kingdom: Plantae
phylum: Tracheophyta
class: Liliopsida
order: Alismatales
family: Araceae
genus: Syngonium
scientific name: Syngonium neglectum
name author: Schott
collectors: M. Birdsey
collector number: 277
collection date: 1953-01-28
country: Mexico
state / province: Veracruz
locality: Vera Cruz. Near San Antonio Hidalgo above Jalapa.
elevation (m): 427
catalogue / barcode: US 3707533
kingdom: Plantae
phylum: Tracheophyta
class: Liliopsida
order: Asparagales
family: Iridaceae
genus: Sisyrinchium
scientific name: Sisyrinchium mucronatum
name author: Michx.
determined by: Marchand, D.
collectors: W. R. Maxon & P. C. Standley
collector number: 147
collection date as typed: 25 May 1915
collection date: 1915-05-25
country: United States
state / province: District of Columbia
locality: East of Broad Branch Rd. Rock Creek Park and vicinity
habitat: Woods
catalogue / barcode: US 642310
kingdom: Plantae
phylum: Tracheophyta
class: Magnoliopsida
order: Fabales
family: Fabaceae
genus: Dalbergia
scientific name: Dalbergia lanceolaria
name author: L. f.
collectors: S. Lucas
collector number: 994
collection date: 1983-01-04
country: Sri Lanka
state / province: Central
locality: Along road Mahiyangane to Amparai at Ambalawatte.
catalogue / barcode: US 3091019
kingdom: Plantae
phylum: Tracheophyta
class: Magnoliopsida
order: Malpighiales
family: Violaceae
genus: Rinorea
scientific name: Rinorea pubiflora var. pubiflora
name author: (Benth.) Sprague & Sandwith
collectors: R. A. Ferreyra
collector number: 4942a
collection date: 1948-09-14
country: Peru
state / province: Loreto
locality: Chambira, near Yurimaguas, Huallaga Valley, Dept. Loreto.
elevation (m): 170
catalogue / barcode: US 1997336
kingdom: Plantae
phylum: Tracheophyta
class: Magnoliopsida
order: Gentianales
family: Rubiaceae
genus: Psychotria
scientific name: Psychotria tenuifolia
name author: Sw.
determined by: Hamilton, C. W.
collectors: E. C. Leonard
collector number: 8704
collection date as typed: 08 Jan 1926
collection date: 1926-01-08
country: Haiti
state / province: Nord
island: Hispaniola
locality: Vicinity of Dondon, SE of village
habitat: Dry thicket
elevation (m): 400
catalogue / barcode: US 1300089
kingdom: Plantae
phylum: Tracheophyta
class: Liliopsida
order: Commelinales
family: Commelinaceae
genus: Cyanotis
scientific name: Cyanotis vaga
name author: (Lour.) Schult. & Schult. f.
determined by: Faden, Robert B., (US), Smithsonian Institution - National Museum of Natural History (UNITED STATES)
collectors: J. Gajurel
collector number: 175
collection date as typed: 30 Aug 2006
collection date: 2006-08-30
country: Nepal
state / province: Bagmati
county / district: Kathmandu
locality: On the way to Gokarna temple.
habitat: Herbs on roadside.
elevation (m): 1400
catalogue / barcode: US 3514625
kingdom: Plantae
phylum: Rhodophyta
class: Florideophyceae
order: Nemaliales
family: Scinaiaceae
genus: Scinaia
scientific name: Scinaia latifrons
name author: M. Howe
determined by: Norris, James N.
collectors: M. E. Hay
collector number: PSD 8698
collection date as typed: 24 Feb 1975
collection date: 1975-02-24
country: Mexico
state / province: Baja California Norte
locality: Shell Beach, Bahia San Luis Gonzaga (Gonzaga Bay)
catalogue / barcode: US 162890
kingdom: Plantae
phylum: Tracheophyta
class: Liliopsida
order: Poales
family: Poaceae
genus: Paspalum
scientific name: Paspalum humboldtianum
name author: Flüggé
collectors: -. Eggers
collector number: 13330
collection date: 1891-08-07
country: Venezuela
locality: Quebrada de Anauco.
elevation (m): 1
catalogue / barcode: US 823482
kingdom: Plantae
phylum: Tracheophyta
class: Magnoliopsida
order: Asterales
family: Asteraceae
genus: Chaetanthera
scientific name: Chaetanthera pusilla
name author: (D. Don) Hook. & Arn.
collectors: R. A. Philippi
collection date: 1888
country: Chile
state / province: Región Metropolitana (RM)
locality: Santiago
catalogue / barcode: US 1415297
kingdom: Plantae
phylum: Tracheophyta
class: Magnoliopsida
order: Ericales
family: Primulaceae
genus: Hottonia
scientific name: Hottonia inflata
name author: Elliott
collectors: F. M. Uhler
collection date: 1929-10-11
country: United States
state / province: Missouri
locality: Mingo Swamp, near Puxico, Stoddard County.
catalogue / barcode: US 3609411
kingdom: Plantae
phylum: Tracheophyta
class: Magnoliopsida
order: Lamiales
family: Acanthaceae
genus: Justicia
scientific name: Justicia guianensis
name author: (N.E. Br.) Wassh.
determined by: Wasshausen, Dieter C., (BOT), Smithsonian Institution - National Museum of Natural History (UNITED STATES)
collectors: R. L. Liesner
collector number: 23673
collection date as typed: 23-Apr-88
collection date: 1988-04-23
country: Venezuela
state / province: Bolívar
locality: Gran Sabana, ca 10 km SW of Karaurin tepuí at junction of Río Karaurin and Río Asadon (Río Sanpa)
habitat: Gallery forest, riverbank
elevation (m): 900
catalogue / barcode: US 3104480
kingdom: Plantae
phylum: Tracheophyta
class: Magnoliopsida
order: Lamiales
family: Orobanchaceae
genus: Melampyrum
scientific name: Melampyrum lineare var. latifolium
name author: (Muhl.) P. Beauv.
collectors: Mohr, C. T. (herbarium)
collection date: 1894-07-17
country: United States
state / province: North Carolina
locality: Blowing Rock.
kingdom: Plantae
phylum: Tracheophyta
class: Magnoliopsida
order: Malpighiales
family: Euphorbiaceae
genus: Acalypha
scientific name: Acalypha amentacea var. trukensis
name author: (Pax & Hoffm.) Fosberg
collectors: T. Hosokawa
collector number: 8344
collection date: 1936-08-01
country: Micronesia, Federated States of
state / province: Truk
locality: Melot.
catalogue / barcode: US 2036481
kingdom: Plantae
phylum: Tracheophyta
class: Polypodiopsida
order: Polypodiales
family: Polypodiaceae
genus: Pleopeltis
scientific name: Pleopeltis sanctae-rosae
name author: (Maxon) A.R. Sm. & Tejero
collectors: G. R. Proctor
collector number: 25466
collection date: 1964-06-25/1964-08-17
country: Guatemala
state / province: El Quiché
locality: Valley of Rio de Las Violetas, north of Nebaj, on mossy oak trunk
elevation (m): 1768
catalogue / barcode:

+++++

Copy out the stretch of rows from the line containing "state / province: Central" through the line containing "class: Florideophyceae", both ends included, reproducing each line without change.

state / province: Central
locality: Along road Mahiyangane to Amparai at Ambalawatte.
catalogue / barcode: US 3091019
kingdom: Plantae
phylum: Tracheophyta
class: Magnoliopsida
order: Malpighiales
family: Violaceae
genus: Rinorea
scientific name: Rinorea pubiflora var. pubiflora
name author: (Benth.) Sprague & Sandwith
collectors: R. A. Ferreyra
collector number: 4942a
collection date: 1948-09-14
country: Peru
state / province: Loreto
locality: Chambira, near Yurimaguas, Huallaga Valley, Dept. Loreto.
elevation (m): 170
catalogue / barcode: US 1997336
kingdom: Plantae
phylum: Tracheophyta
class: Magnoliopsida
order: Gentianales
family: Rubiaceae
genus: Psychotria
scientific name: Psychotria tenuifolia
name author: Sw.
determined by: Hamilton, C. W.
collectors: E. C. Leonard
collector number: 8704
collection date as typed: 08 Jan 1926
collection date: 1926-01-08
country: Haiti
state / province: Nord
island: Hispaniola
locality: Vicinity of Dondon, SE of village
habitat: Dry thicket
elevation (m): 400
catalogue / barcode: US 1300089
kingdom: Plantae
phylum: Tracheophyta
class: Liliopsida
order: Commelinales
family: Commelinaceae
genus: Cyanotis
scientific name: Cyanotis vaga
name author: (Lour.) Schult. & Schult. f.
determined by: Faden, Robert B., (US), Smithsonian Institution - National Museum of Natural History (UNITED STATES)
collectors: J. Gajurel
collector number: 175
collection date as typed: 30 Aug 2006
collection date: 2006-08-30
country: Nepal
state / province: Bagmati
county / district: Kathmandu
locality: On the way to Gokarna temple.
habitat: Herbs on roadside.
elevation (m): 1400
catalogue / barcode: US 3514625
kingdom: Plantae
phylum: Rhodophyta
class: Florideophyceae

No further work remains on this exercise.